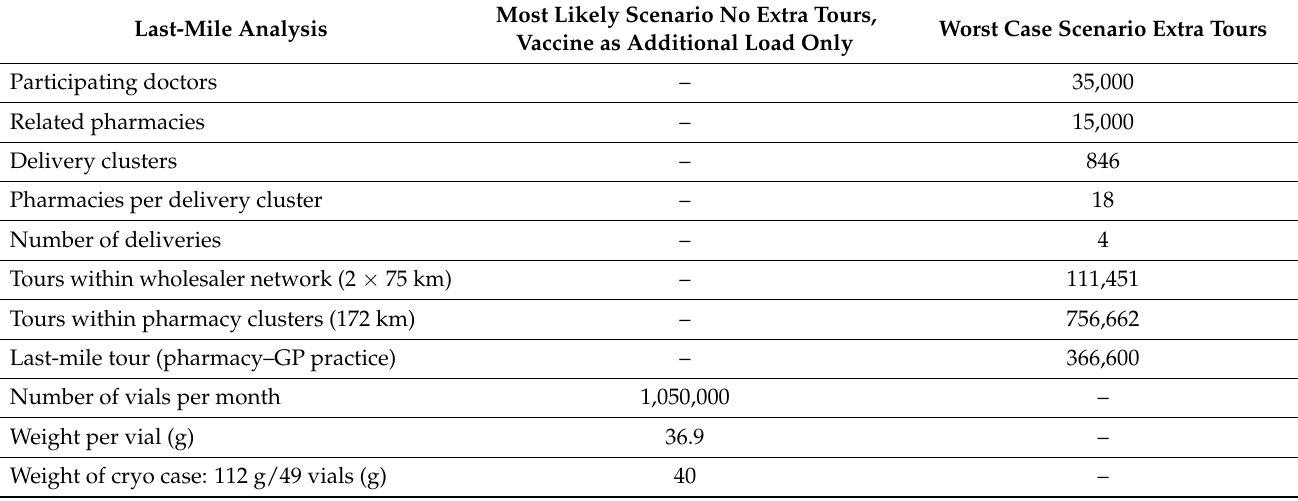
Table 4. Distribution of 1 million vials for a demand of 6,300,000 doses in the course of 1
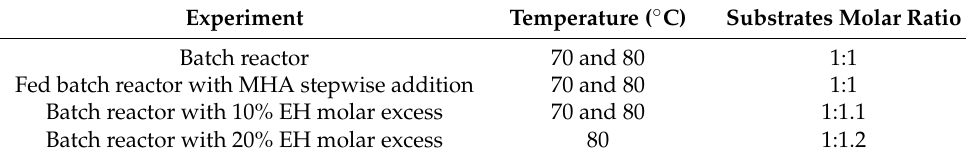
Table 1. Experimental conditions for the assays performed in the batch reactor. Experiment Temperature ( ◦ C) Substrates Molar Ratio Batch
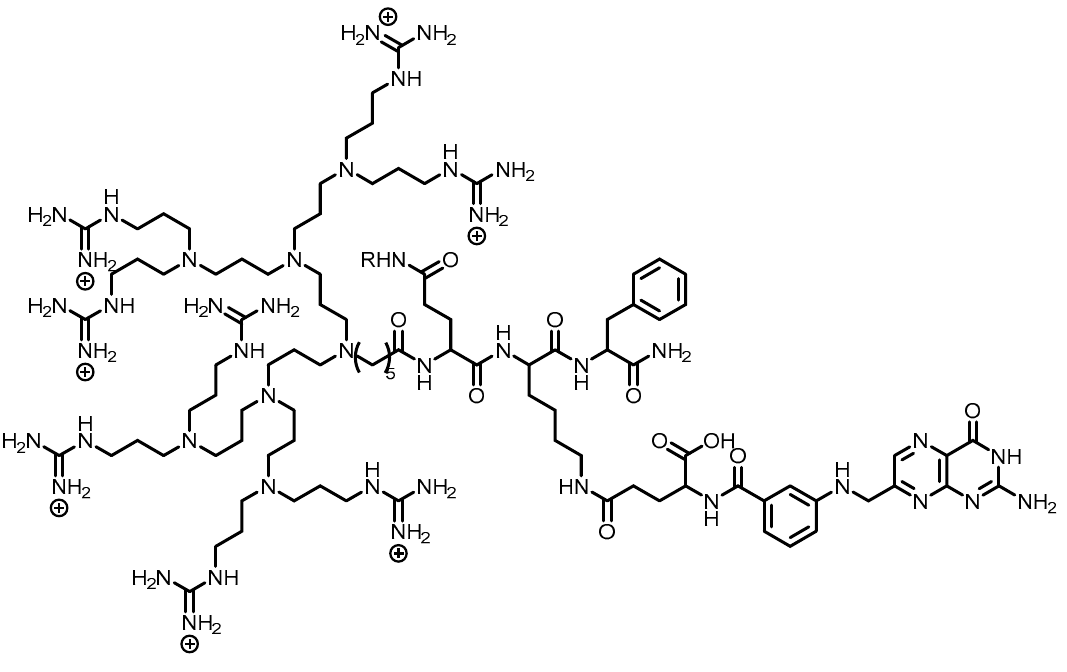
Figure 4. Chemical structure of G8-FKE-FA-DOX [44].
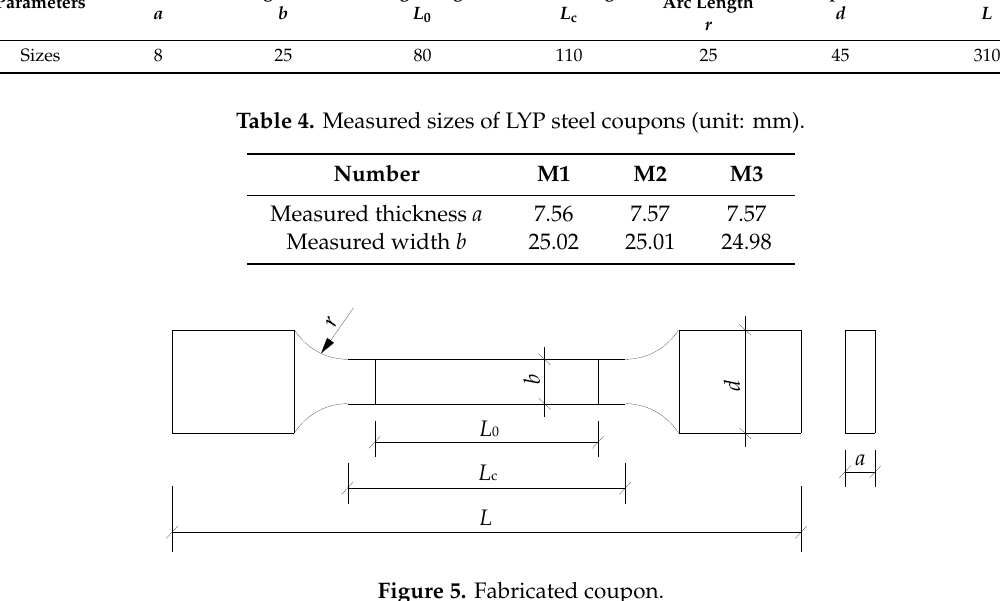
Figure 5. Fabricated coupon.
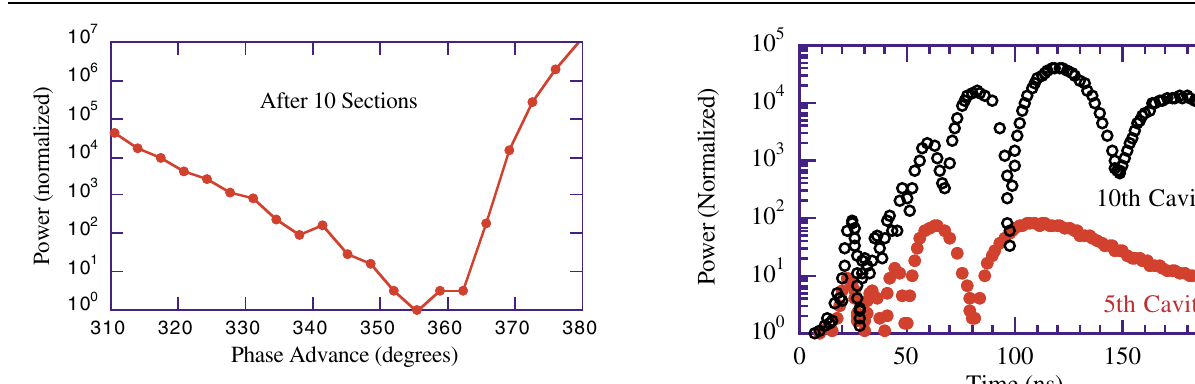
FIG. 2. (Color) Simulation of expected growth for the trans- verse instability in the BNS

■ WHAT IS NEEDED
Copy out the listing above in full and leave out its pictures.

■ SOLUTION TO THE PROBLEM
Table 4. Distribution of 1 million vials for a demand of 6,300,000 doses in the course of 1
Table 1. Experimental conditions for the assays performed in the batch reactor. Experiment Temperature ( ◦ C) Substrates Molar Ratio Batch
Figure 4. Chemical structure of G8-FKE-FA-DOX [44].
Figure 5. Fabricated coupon.
FIG. 2. (Color) Simulation of expected growth for the trans- verse instability in the BNS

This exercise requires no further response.